Are these quotes being used in text content, or to delimit attributes? For attribute delimiters, XML requires typewriter quotes (single or double). Microsoft and other word-processing applications often try to be smart and replace typewriter quotes with typographical quotes, which is almost certainly the answer to the question "where are they coming from?".

If you need to get rid of them, a simple global replace using a text editor will do the job fine.

But you might try to work out first why they are causing a problem. Perhaps your data flow can't handle ANY non-ASCII characters, in which case that's a deeper problem that you really ought to fix (it would typically imply some unwanted transcoding is happing somewhere along the line).

Michael Kay
  • 156,231
  • 11
  • 92
  • 164
1

Stay away from MicroSoft Office apps. Word, Excel etc. have a nasty habit of replacing matching pairs of single quotes and double quotes with non-standard "smart-quotes".

These quote characters are truly non-standard and never made it into the official latin-1 character set. All the MS Office apps "helpfully" replace standard quote characters with these abominations.

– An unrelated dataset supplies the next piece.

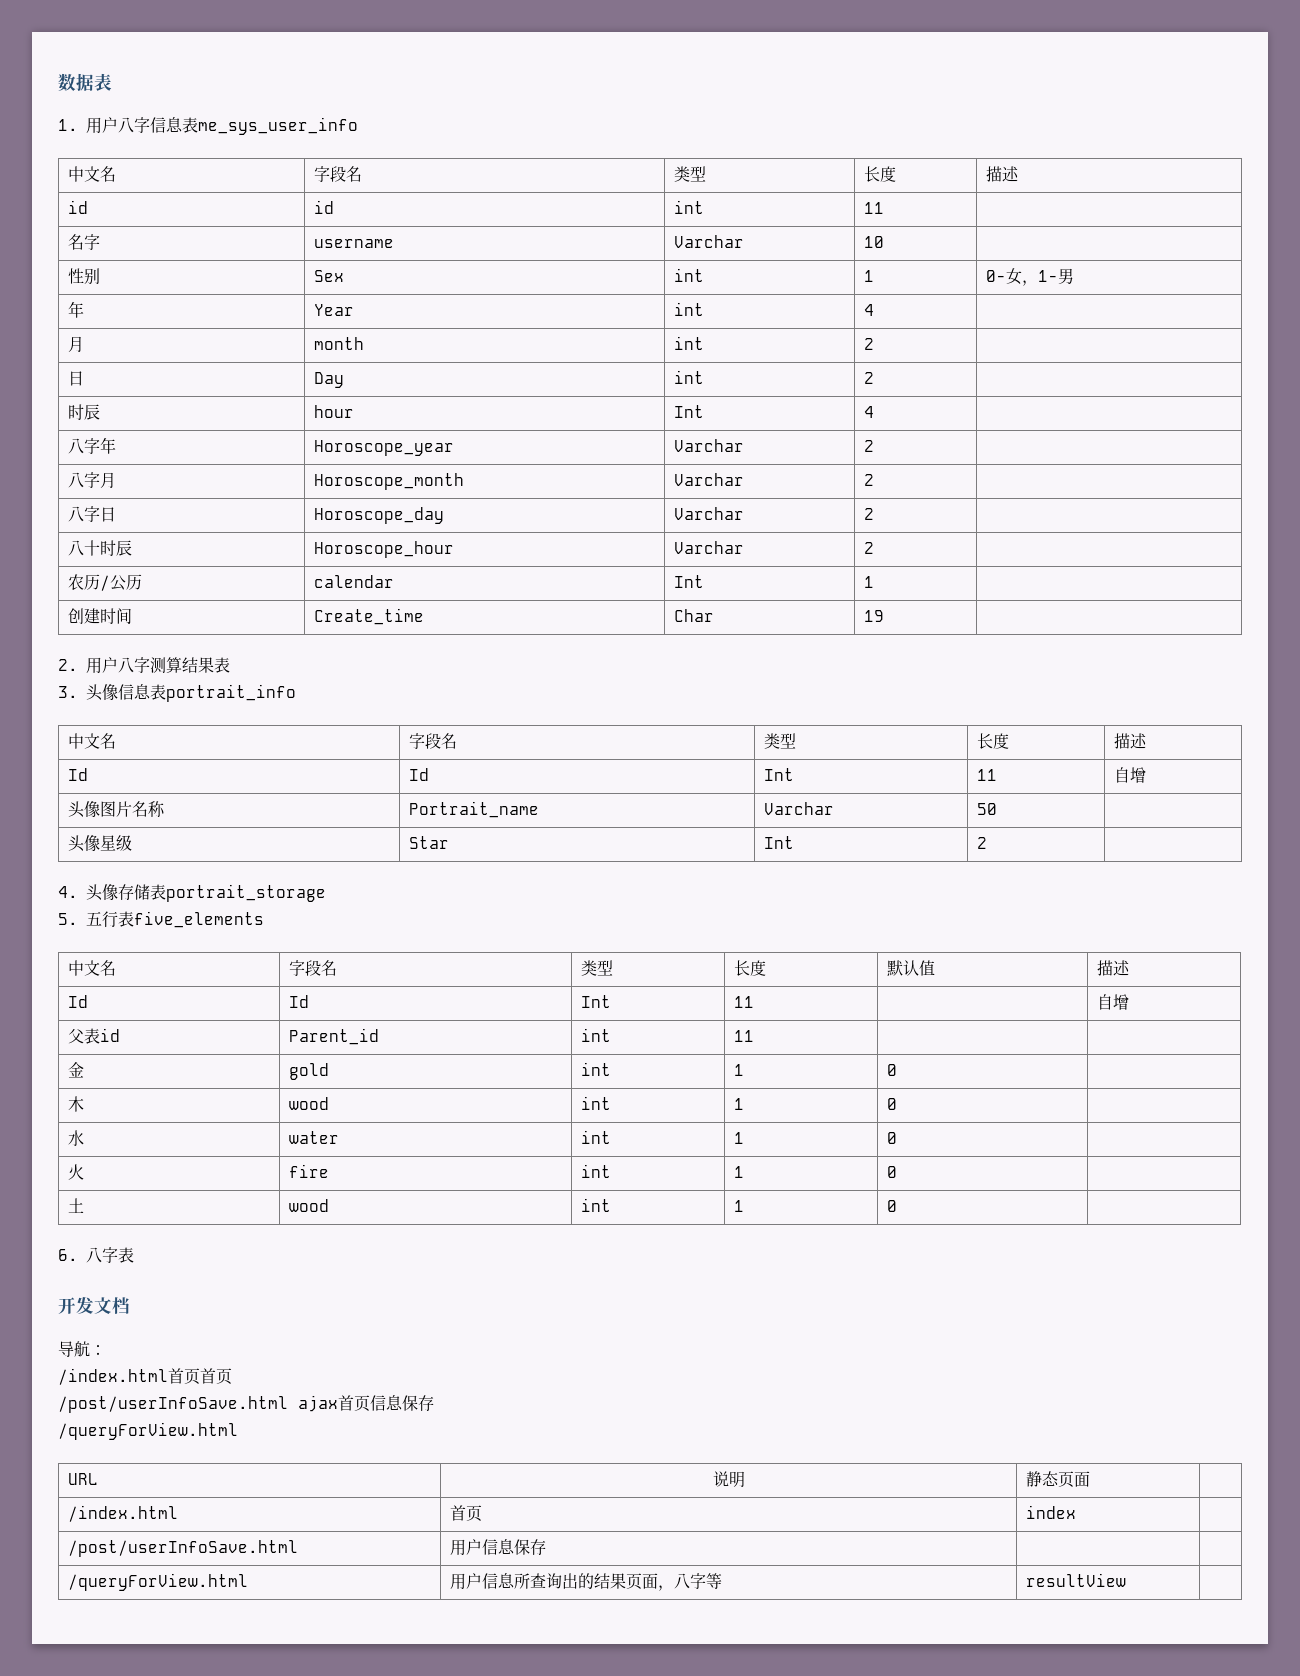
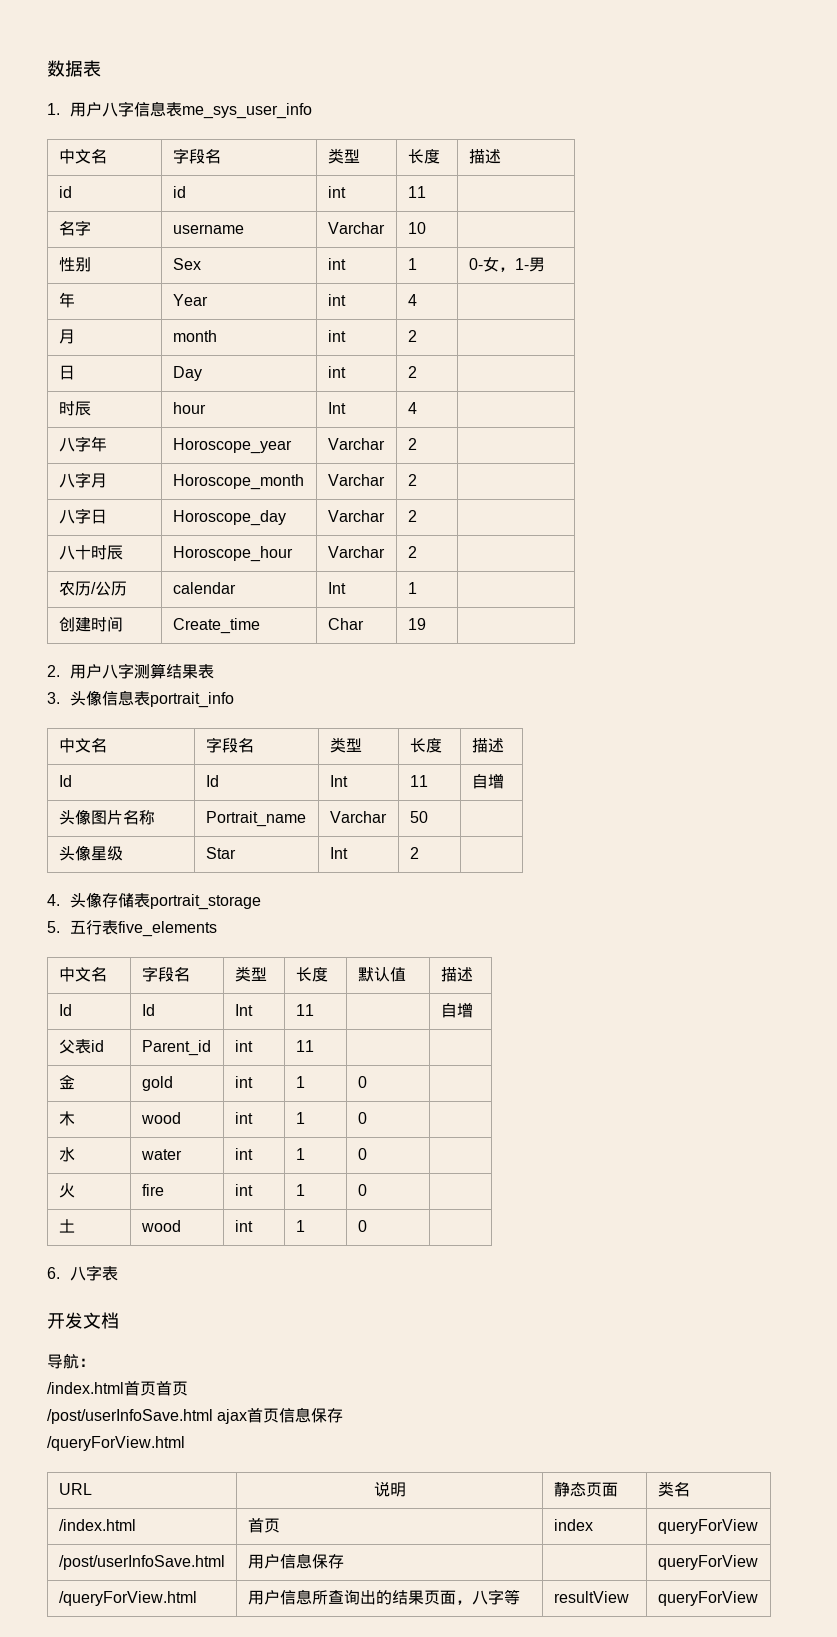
(1090, 1479) none -> [657,1481,690,1497] 类名
(1076, 1512) none -> [657,1519,758,1534] queryForView
(546, 1547) none -> [657,1555,758,1570] queryForView
(1126, 1580) none -> [657,1591,758,1606] queryForView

Just google for "undoing smatquotes" or "convert smartquotes back" for hints tips and regexes to get rid of these.

James Anderson
  • 27,109
  • 7
  • 50
  • 78
  • So that is where these come from? As mentioned by Milosz, I'd hate to modify user's input but I don't see many options except to replace them. – mouser58907 Feb 03 '12 at 01:52
  • How do they differ from the standard `“‘’”`? Surely they were PUA they'd not look like quotes in another context. – Jon Hanna Feb 03 '12 at 02:24
  • 2
    That's not really an answer, is it? These smart quotes are very well part of Unicode (U+201D and U+2019), otherwise they couldn't even be displayed on this page. And as normal Unicode characters, they can very well be embedded into XML documents. While yes, you often *want* to replace smart quotes with regular quotes for various reasons, there's no technical reason to outright "avoid MicroSoft Office" because of them. – deceze Feb 03 '12 at 04:34
  • Its the "Latin -1" eight bit encoding which is non-standard and the cause of many crashes. To state the problem again various MS tools blindly substitute dumb quotes for smart quotes. However the XML standard specifies that certain attribute values be enclosed in dumb quotes -- using the fancy quote characters to enclose attribute strings is not valid XML. – James Anderson Feb 03 '12 at 08:24
  • Sure, absolutely. But we don't even know the problem is caused by these quotes being used in XML attributes! It sounds more like he's wrapping content in XML, and these quotes are part of the content (which should work just fine), not part of the XML. So to me it sounds more like an encoding problem, most likely Latin1 embedded in what should be a UTF-8 encoded document. Unfortunately the OP hasn't specified that, despite my asking. – deceze Feb 03 '12 at 10:31
  • Also, the type of quotes does not necessarily have anything to do with the encoding. These fancy quotes can be encoded in both Latin1 and UTF-8, and probably a few other encodings as well. – deceze Feb 03 '12 at 11:52
  • @deceze They aren't in "Latin 1" meaning ISO 8859-1, they are in "Latin 1" meaning Windows-1252, of which the former is defined by a standard and the latter by Microsoft. However, the standards on defining which encoding is used in a given case allow for either to be used (on the other hand, for neither to necessarily be supported). Granted this has caused problems, but you are of course correct in that they are both standard characters (and indeed those recommended for use with the English language `"` and `'` are for code and legacy systems that don't fix user input like Word does. – Jon Hanna Feb 03 '12 at 15:04
  • @Jon Just to clarify, because I seem to have missed where this information came into the discussion: how did anyone determine what the quotes the OP is asking about are *encoded* in to begin with? He's just talking about the "characters breaking his XML", which could really mean anything without clarification, which was never given. – deceze Feb 04 '12 at 03:37
  • @deceze Well, they're encoded at some point when they come from the user to the website. I agree though that we don't know if encoding is anything to do with the problem. Especially since we don't know if they're being used as attribute delimiters which would be incorrect whatever the encoding. – Jon Hanna Feb 04 '12 at 09:49
1

If the input string is UTF-8 encoded, maybe you need to specify that to htmlentities(), for example:

$html = htmlentities( '”’', ENT_COMPAT, "utf-8" );
echo $html;

For me gives:

&rdquo;&rsquo;

whereas

$html = htmlentities( '”’' );
echo $html;

gets confused:

&acirc;??&acirc;??

If the input string is non-UTF-8, then you'd need to adjust the encoding arg for htmlentities() accordingly.

martin clayton
  • 76,436
  • 32
  • 213
  • 198
0

Use

 $s =    'User’s Input';
    $descriptfix = preg_replace('/[“”]/','\"',$s);
    $descriptfix = preg_replace('/[‘’]/','\'',$descriptfix);
echo    "<SomeTag>htmlentities($s)</SomeTag>";
ConRockets
  • 46
  • 7